=== Vorliegender Text ===
Artikel 36 VO (EU) 2023/2830
Folgen von Zahlungsverzug oder Nichtzahlung
(1) Einem erfolgreichen Bieter oder seinem Rechtsnachfolger werden die Zertifikate, deren Zuschlag dem erfolgreichen Bieter gemäß Artikel 52 Absatz 3 Buchstabe a mitgeteilt wurde, nur dann geliefert, wenn der gesamte geschuldete Betrag, der gemäß Artikel 52 Absatz 3 Buchstabe c mitgeteilt wurde, dem Auktionator gemäß Artikel 35 Absatz 1 gezahlt wird.
(2) Ein erfolgreicher Bieter oder sein Rechtsnachfolger, der seinen Verpflichtungen nach Absatz 1 bis zu dem Termin, der dem erfolgreichen Bieter gemäß Artikel 52 Absatz 3 Buchstabe d mitgeteilt wurde, nicht vollständig nachkommt, befindet sich in Zahlungsverzug.
(3) Ist ein Bieter in Zahlungsverzug, so
- a)
=== Datenübersicht ===
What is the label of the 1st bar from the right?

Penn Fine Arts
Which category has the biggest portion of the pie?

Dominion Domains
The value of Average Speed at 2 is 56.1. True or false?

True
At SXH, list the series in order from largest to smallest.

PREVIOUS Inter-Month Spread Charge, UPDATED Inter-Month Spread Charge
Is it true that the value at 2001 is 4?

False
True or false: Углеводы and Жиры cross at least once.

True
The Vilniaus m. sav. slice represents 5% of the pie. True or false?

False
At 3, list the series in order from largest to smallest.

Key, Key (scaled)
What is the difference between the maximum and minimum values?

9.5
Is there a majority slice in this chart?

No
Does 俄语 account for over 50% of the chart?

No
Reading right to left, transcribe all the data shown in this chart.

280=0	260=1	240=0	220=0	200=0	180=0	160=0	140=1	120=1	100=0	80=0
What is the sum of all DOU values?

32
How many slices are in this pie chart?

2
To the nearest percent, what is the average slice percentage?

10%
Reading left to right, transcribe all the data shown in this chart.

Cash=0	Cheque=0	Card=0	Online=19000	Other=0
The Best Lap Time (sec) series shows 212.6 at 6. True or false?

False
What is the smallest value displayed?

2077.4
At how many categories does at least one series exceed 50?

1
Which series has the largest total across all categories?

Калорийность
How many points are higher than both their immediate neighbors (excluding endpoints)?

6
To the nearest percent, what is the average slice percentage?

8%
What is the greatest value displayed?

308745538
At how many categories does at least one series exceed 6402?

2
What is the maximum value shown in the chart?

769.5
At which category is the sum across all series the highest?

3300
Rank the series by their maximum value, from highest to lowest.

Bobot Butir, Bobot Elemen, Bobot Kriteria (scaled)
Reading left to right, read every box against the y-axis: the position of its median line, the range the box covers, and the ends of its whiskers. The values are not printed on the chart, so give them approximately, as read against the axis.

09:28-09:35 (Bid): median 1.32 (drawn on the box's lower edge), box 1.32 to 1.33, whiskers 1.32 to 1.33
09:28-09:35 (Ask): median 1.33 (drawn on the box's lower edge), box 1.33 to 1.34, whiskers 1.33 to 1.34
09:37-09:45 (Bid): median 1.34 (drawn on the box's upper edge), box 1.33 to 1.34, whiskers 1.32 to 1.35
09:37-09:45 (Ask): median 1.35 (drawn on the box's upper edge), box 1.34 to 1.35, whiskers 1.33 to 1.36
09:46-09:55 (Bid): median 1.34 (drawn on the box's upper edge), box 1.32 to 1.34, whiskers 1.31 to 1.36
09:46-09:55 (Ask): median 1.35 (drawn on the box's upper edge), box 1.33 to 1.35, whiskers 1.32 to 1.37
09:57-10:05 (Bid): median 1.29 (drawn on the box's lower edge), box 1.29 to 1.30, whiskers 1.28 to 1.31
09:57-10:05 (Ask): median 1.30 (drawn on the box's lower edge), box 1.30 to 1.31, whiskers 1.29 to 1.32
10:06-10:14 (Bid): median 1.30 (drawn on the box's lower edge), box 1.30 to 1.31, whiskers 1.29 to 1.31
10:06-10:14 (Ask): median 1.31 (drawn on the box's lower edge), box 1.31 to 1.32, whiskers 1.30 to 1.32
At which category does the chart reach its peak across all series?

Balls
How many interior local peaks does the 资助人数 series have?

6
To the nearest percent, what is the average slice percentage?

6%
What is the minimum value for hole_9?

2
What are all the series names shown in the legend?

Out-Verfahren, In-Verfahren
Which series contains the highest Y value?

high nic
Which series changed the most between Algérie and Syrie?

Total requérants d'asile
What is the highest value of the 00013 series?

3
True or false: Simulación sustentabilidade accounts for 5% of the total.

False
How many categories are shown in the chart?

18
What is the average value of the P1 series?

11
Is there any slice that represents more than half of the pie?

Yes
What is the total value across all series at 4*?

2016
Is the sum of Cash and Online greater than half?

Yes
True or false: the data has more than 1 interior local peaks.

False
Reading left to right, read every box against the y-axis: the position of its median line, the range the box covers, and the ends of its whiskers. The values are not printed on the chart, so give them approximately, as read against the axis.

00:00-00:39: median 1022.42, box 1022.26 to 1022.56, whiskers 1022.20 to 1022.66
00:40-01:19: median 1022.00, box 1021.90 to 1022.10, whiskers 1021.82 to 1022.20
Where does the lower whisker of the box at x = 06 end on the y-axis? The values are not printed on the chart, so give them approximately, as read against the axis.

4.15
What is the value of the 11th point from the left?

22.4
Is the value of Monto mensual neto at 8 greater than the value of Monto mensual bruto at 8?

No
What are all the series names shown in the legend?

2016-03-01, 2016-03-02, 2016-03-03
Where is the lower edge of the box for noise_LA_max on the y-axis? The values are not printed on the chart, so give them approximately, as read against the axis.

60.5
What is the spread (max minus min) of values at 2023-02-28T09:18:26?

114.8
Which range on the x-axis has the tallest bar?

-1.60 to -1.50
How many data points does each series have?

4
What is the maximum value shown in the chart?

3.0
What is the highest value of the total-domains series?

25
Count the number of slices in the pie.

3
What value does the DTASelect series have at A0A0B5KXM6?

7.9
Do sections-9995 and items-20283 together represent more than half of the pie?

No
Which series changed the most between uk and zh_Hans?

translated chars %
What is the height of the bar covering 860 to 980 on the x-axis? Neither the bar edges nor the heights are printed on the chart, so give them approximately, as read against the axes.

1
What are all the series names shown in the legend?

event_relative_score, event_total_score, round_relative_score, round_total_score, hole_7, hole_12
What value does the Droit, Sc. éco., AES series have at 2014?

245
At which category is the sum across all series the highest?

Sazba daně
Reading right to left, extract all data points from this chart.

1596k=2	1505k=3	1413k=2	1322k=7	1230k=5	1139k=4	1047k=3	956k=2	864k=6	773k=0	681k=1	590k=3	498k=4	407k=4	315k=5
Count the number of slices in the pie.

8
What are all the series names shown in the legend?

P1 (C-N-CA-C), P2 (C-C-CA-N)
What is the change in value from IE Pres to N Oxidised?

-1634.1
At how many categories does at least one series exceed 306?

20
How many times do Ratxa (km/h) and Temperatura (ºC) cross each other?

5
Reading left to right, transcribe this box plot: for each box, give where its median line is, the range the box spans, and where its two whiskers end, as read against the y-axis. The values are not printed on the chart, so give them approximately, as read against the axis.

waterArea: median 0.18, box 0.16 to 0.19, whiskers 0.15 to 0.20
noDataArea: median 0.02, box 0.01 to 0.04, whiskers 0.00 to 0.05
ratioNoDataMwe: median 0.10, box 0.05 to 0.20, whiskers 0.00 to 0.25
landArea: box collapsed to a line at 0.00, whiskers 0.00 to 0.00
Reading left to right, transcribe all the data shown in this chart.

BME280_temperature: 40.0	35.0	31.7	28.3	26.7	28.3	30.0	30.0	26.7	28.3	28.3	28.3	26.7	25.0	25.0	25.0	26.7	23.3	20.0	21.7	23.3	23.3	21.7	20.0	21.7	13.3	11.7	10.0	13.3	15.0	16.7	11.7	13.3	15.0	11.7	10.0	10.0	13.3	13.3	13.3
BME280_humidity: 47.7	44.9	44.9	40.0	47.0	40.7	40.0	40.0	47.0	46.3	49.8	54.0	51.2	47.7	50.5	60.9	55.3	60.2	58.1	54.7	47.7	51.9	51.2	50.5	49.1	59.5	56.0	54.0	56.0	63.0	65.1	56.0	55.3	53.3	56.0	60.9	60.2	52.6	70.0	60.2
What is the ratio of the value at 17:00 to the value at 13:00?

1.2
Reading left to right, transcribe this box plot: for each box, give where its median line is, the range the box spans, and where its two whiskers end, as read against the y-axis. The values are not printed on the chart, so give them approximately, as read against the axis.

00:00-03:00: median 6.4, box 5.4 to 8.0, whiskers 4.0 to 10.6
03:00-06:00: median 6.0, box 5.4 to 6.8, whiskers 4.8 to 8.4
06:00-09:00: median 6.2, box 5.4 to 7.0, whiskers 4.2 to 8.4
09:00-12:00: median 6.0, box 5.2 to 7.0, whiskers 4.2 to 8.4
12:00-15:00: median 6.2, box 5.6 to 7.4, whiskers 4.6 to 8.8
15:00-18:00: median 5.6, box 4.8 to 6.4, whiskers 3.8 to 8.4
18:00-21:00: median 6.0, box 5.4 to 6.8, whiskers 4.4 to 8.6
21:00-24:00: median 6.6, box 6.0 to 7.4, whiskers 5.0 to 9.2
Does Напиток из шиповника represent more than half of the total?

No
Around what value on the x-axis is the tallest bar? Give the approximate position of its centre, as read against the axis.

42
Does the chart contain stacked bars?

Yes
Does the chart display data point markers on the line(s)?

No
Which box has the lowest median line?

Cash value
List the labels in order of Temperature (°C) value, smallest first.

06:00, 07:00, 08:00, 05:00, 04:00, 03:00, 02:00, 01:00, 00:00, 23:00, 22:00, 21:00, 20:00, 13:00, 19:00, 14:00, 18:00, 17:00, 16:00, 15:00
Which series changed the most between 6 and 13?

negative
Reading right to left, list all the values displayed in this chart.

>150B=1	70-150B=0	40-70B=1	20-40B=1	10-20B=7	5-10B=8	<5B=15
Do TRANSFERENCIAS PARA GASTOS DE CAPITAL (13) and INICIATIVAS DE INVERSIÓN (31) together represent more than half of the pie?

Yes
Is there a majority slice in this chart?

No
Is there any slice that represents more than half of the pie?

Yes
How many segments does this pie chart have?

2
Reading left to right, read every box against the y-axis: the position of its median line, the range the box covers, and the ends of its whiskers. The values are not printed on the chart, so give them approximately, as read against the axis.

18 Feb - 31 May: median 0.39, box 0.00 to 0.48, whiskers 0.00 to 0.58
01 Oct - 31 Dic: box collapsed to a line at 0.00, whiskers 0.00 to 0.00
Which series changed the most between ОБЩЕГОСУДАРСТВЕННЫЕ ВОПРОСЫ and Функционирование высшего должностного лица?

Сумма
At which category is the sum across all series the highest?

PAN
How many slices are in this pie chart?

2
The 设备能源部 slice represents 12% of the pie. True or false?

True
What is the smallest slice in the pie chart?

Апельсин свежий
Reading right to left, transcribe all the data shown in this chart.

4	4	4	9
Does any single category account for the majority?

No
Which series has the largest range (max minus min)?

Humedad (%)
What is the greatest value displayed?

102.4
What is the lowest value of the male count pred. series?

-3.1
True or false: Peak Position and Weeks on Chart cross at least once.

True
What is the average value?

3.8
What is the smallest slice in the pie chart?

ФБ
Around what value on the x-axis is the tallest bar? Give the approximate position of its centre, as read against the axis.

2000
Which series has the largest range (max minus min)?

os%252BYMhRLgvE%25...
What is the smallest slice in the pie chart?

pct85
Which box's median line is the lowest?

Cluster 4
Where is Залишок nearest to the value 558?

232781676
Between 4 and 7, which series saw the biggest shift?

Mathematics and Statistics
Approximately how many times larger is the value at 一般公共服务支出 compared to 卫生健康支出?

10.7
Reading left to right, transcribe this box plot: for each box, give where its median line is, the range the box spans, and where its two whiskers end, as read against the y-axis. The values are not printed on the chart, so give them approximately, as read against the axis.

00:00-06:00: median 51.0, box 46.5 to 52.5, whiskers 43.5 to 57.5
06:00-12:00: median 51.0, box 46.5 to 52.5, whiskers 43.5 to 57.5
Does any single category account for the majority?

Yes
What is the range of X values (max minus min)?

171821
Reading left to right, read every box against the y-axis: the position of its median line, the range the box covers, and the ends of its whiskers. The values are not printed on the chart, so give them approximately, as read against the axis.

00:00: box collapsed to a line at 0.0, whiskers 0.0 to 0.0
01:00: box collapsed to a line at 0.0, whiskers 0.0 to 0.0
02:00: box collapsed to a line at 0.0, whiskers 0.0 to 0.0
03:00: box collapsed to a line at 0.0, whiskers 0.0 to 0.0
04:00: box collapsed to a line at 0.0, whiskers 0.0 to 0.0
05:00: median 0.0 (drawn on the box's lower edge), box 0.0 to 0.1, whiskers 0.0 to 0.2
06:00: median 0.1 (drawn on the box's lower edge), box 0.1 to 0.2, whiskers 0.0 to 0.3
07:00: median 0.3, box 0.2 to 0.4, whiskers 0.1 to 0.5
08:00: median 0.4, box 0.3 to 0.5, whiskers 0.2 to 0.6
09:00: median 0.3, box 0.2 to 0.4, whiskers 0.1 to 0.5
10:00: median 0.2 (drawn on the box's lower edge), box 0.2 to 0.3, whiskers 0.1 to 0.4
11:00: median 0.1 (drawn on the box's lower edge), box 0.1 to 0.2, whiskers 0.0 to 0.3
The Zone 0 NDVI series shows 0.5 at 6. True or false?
===
Zu erledigende Aufgaben:
1. An wen muss laut dem Text zu Artikel 36 der gesamte geschuldete Betrag gezahlt werden?
2. Übernimm aus dem Text zu Artikel 36 wortgetreu den Abschnitt, der mit den Worten „Artikel 36 VO“ beginnt und nach den Worten „sich in Zahlungsverzug.“ endet.
3. Prüfe, ob die folgenden Aussagen mit dem Text zu Artikel 36 übereinstimmen, und belege jede Antwort mit den entscheidenden Worten des Textes:
(a) Die Zertifikate werden nur geliefert, wenn der gesamte geschuldete Betrag an den Auktionator gezahlt wird.
(b) Der Rechtsnachfolger eines erfolgreichen Bieters kann nicht in Zahlungsverzug geraten.
(c) Der Termin für die Erfüllung der Verpflichtungen wird gemäß Artikel 52 Absatz 3 Buchstabe c mitgeteilt.

Antworten je Aufgabe:
1. An den Auktionator.

2.
Artikel 36 VO (EU) 2023/2830
Folgen von Zahlungsverzug oder Nichtzahlung
(1) Einem erfolgreichen Bieter oder seinem Rechtsnachfolger werden die Zertifikate, deren Zuschlag dem erfolgreichen Bieter gemäß Artikel 52 Absatz 3 Buchstabe a mitgeteilt wurde, nur dann geliefert, wenn der gesamte geschuldete Betrag, der gemäß Artikel 52 Absatz 3 Buchstabe c mitgeteilt wurde, dem Auktionator gemäß Artikel 35 Absatz 1 gezahlt wird.
(2) Ein erfolgreicher Bieter oder sein Rechtsnachfolger, der seinen Verpflichtungen nach Absatz 1 bis zu dem Termin, der dem erfolgreichen Bieter gemäß Artikel 52 Absatz 3 Buchstabe d mitgeteilt wurde, nicht vollständig nachkommt, befindet sich in Zahlungsverzug.

3.
(a) Ja: „nur dann geliefert, wenn der gesamte geschuldete Betrag“ und „dem Auktionator gemäß Artikel 35 Absatz 1 gezahlt wird“
(b) Nein: „Ein erfolgreicher Bieter oder sein Rechtsnachfolger“ und „befindet sich in Zahlungsverzug“
(c) Nein: „bis zu dem Termin, der dem erfolgreichen Bieter gemäß Artikel 52 Absatz 3 Buchstabe d mitgeteilt wurde“